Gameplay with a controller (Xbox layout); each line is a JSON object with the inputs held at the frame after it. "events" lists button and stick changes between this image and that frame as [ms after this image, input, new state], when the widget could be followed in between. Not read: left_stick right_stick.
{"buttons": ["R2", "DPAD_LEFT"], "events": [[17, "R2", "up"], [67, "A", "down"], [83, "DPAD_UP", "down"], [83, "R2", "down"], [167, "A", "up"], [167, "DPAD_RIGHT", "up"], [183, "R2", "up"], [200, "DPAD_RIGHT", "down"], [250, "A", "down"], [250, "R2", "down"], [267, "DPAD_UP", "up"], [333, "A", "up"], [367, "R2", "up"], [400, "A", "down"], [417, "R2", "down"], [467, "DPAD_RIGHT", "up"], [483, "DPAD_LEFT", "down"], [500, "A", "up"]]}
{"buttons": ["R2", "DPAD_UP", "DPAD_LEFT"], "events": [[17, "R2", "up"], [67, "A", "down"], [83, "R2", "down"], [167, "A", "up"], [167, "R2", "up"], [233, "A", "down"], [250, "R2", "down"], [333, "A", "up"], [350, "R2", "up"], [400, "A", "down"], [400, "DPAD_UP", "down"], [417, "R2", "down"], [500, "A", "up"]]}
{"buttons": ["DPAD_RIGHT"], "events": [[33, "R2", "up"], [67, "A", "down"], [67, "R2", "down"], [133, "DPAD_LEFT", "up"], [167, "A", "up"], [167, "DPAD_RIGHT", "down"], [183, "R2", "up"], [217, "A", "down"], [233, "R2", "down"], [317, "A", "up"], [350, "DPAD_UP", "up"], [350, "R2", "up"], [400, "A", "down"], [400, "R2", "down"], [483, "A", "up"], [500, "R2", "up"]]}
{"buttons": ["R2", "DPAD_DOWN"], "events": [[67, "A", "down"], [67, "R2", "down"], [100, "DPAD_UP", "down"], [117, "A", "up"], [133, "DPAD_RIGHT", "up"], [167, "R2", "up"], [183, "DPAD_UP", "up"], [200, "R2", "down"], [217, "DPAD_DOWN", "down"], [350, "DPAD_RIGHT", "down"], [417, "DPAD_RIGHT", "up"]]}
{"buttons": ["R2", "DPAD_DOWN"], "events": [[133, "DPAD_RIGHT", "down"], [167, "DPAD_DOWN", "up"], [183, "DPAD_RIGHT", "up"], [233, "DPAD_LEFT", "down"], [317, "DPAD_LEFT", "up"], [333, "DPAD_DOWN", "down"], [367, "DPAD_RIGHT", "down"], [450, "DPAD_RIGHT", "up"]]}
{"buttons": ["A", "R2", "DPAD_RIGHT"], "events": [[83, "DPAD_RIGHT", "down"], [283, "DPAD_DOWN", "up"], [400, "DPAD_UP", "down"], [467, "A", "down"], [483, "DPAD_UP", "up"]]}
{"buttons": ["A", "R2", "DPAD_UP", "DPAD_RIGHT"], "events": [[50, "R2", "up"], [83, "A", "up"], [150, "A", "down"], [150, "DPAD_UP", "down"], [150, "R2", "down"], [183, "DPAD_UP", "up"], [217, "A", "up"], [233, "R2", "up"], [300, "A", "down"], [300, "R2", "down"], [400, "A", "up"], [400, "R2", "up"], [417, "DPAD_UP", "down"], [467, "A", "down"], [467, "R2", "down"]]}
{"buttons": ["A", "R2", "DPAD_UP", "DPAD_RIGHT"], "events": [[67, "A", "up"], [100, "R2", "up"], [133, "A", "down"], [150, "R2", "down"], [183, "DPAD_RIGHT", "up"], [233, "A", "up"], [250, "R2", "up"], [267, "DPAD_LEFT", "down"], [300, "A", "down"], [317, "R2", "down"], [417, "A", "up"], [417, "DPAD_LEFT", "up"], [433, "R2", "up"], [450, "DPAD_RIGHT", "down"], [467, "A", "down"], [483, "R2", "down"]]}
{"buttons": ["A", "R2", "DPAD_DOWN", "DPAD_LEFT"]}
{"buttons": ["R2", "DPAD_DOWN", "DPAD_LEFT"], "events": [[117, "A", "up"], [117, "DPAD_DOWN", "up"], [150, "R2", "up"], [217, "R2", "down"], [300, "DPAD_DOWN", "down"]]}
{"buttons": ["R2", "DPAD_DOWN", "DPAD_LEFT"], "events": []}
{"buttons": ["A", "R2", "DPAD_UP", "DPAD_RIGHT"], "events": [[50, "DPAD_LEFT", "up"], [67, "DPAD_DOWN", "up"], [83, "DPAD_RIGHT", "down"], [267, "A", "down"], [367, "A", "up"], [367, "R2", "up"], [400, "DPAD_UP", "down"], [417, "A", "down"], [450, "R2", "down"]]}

+-------+

- _What is required_
Repeat, exactly and in full, the records shown above.

- _Solved exercise_
Gameplay with a controller (Xbox layout); each line is a JSON object with the inputs held at the frame after it. "events" lists button and stick changes between this image and that frame as [ms after this image, input, new state], when the widget could be followed in between. Not read: left_stick right_stick.
{"buttons": ["R2", "DPAD_LEFT"], "events": [[17, "R2", "up"], [67, "A", "down"], [83, "DPAD_UP", "down"], [83, "R2", "down"], [167, "A", "up"], [167, "DPAD_RIGHT", "up"], [183, "R2", "up"], [200, "DPAD_RIGHT", "down"], [250, "A", "down"], [250, "R2", "down"], [267, "DPAD_UP", "up"], [333, "A", "up"], [367, "R2", "up"], [400, "A", "down"], [417, "R2", "down"], [467, "DPAD_RIGHT", "up"], [483, "DPAD_LEFT", "down"], [500, "A", "up"]]}
{"buttons": ["R2", "DPAD_UP", "DPAD_LEFT"], "events": [[17, "R2", "up"], [67, "A", "down"], [83, "R2", "down"], [167, "A", "up"], [167, "R2", "up"], [233, "A", "down"], [250, "R2", "down"], [333, "A", "up"], [350, "R2", "up"], [400, "A", "down"], [400, "DPAD_UP", "down"], [417, "R2", "down"], [500, "A", "up"]]}
{"buttons": ["DPAD_RIGHT"], "events": [[33, "R2", "up"], [67, "A", "down"], [67, "R2", "down"], [133, "DPAD_LEFT", "up"], [167, "A", "up"], [167, "DPAD_RIGHT", "down"], [183, "R2", "up"], [217, "A", "down"], [233, "R2", "down"], [317, "A", "up"], [350, "DPAD_UP", "up"], [350, "R2", "up"], [400, "A", "down"], [400, "R2", "down"], [483, "A", "up"], [500, "R2", "up"]]}
{"buttons": ["R2", "DPAD_DOWN"], "events": [[67, "A", "down"], [67, "R2", "down"], [100, "DPAD_UP", "down"], [117, "A", "up"], [133, "DPAD_RIGHT", "up"], [167, "R2", "up"], [183, "DPAD_UP", "up"], [200, "R2", "down"], [217, "DPAD_DOWN", "down"], [350, "DPAD_RIGHT", "down"], [417, "DPAD_RIGHT", "up"]]}
{"buttons": ["R2", "DPAD_DOWN"], "events": [[133, "DPAD_RIGHT", "down"], [167, "DPAD_DOWN", "up"], [183, "DPAD_RIGHT", "up"], [233, "DPAD_LEFT", "down"], [317, "DPAD_LEFT", "up"], [333, "DPAD_DOWN", "down"], [367, "DPAD_RIGHT", "down"], [450, "DPAD_RIGHT", "up"]]}
{"buttons": ["A", "R2", "DPAD_RIGHT"], "events": [[83, "DPAD_RIGHT", "down"], [283, "DPAD_DOWN", "up"], [400, "DPAD_UP", "down"], [467, "A", "down"], [483, "DPAD_UP", "up"]]}
{"buttons": ["A", "R2", "DPAD_UP", "DPAD_RIGHT"], "events": [[50, "R2", "up"], [83, "A", "up"], [150, "A", "down"], [150, "DPAD_UP", "down"], [150, "R2", "down"], [183, "DPAD_UP", "up"], [217, "A", "up"], [233, "R2", "up"], [300, "A", "down"], [300, "R2", "down"], [400, "A", "up"], [400, "R2", "up"], [417, "DPAD_UP", "down"], [467, "A", "down"], [467, "R2", "down"]]}
{"buttons": ["A", "R2", "DPAD_UP", "DPAD_RIGHT"], "events": [[67, "A", "up"], [100, "R2", "up"], [133, "A", "down"], [150, "R2", "down"], [183, "DPAD_RIGHT", "up"], [233, "A", "up"], [250, "R2", "up"], [267, "DPAD_LEFT", "down"], [300, "A", "down"], [317, "R2", "down"], [417, "A", "up"], [417, "DPAD_LEFT", "up"], [433, "R2", "up"], [450, "DPAD_RIGHT", "down"], [467, "A", "down"], [483, "R2", "down"]]}
{"buttons": ["A", "R2", "DPAD_DOWN", "DPAD_LEFT"]}
{"buttons": ["R2", "DPAD_DOWN", "DPAD_LEFT"], "events": [[117, "A", "up"], [117, "DPAD_DOWN", "up"], [150, "R2", "up"], [217, "R2", "down"], [300, "DPAD_DOWN", "down"]]}
{"buttons": ["R2", "DPAD_DOWN", "DPAD_LEFT"], "events": []}
{"buttons": ["A", "R2", "DPAD_UP", "DPAD_RIGHT"], "events": [[50, "DPAD_LEFT", "up"], [67, "DPAD_DOWN", "up"], [83, "DPAD_RIGHT", "down"], [267, "A", "down"], [367, "A", "up"], [367, "R2", "up"], [400, "DPAD_UP", "down"], [417, "A", "down"], [450, "R2", "down"]]}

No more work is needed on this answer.